While gold consolidated its recent gains, silver was sold down this week along with other metals and energy.
The whole commodity complex suffered badly in the stock-market fall-out, before a sharp bear-squeeze across commodity markets pushed silver, copper and oil sharply higher yesterday (Thursday). Silver is now down 6.8% on the year and gold 5%. Prices were slightly firmer this morning in Asian trade, before the European opening.
Storm-force winds blew through all markets, with substantial falls in equities after last weekend. As it became clear that the falls would be contained for the moment, the US dollar rallied and US Treasury yields increased from the panic lows. This recovery in general sentiment led to weakness in precious metals generally.
The sharp fall in silver is hard to justify in anything other than purely speculative terms. While the last Commitment of Traders Report (18th August) for the US futures market showed Managed Funds short positions were slightly less extreme, they are still very high, as shown in our next chart.

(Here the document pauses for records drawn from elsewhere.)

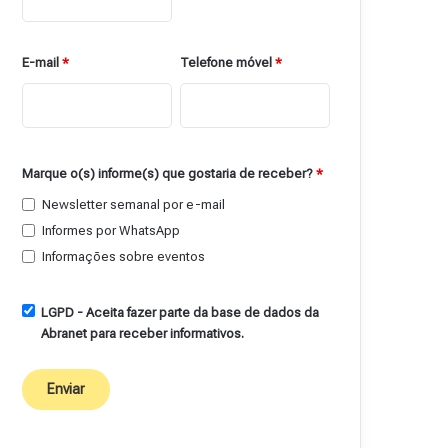
E-mail
*
Telefone móvel
*
Marque o(s) informe(s) que gostaria de receber?
*
Newsletter semanal por e-mail
Informes por WhatsApp
Informações sobre eventos
LGPD - Aceita fazer parte da base de dados da
Abranet para receber informativos.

We will get updated COT figures this evening, but it is reasonable to suppose that some of the long positions in this category have been closed with open interest falling about 7,000 contracts. There may have been some producer hedging as well. The net position, longs minus shorts, is our next chart.

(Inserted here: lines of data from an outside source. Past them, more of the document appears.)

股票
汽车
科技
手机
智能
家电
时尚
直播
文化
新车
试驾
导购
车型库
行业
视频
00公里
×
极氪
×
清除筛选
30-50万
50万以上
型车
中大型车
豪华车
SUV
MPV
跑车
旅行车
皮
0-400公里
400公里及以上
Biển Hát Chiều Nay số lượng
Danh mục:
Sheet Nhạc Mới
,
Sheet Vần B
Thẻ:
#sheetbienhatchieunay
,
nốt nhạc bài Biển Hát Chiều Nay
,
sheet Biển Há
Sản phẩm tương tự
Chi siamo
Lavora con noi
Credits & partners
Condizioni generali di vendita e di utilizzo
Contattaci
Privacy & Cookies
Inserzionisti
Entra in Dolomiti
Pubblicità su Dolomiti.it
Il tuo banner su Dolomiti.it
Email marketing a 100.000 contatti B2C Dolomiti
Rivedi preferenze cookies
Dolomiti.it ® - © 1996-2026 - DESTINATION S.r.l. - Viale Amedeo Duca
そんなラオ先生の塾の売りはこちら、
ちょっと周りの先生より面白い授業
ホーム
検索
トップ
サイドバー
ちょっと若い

The chart confirms speculators in the form of hedge funds were still extremely bearish as a crowd mid-month and there is little evidence this sentiment has changed this week.
Anecdotal reports are of significant shortages of physical gold and silver, despite the negative sentiment in futures markets. Demand for coins and retail bars in the US has cleaned out the dealers, particularly for silver, and in London availability of sovereigns continues to be tight. Western markets for gold in particular must be reflecting the strains imposed upon it by continuing Asian demand, which has led to progressive destocking of vaulted gold for the last three years.
The next chart shows how China's public demand for physical gold, the largest identifiable physical market, has grown over recent years.
In the first seven months of 2015 1,464 tonnes were taken up by the public, an annual rate of over 2,500 tonnes. If the average monthly growth seen in the first half persists, total deliveries could be somewhat more. World mine production according to the US Geological Survey in 2014 was only 2,860 tonnes, including China's own output of 450 tonnes, putting this one market in context. Other Asian countries are also buyers, notably India which is back in the market for an estimated 1,000 tonnes this year.
These two nations alone are taking out about 150-200 tonnes more than is mined, and while there are also scrap supplies to consider, maybe about 500 tonnes globally, scarce bullion stocks in the west are still being depleted.
The public response throughout Asia to currency instability could be the most important influence on the gold price in coming months. Traditionally, when currencies come under stress the public reaction is to step up gold purchases, in which case backwardations will persist and premiums in Asian markets will rise.
I shall tweet the latest weekly demand figure for China later today when available on @MacleodFinance.
Next week
Monday.
Japan: Capital Spending, Vehicle Sales, Construction Orders, Housing Starts. Eurozone: Flash HICP. US: Chicago PMI.
Tuesday.
Eurozone: Manufacturing PMI, Unemployment. UK: BoE Mortgage Approvals, Net Consumer Credit, Secured Lending, M4 Money Supply. US: Flash Manufacturing PMI, Construction Spending, IBD Consumer Optimism, ISM Manufacturing, Vehicle Sales.
Wednesday.
Eurozone: PPI. US: ADP Employment Survey, Non-Farm Productivity, Unit Labour Costs, Factory Orders.
Thursday.
Eurozone: Composite PMI, Services PMI, ECB Deposit Rate. US: Initial Claims, Trade Balance, ISM Non-Manufacturing.
Friday.
US: Non-farm Payrolls, Private Payrolls, Unemployment.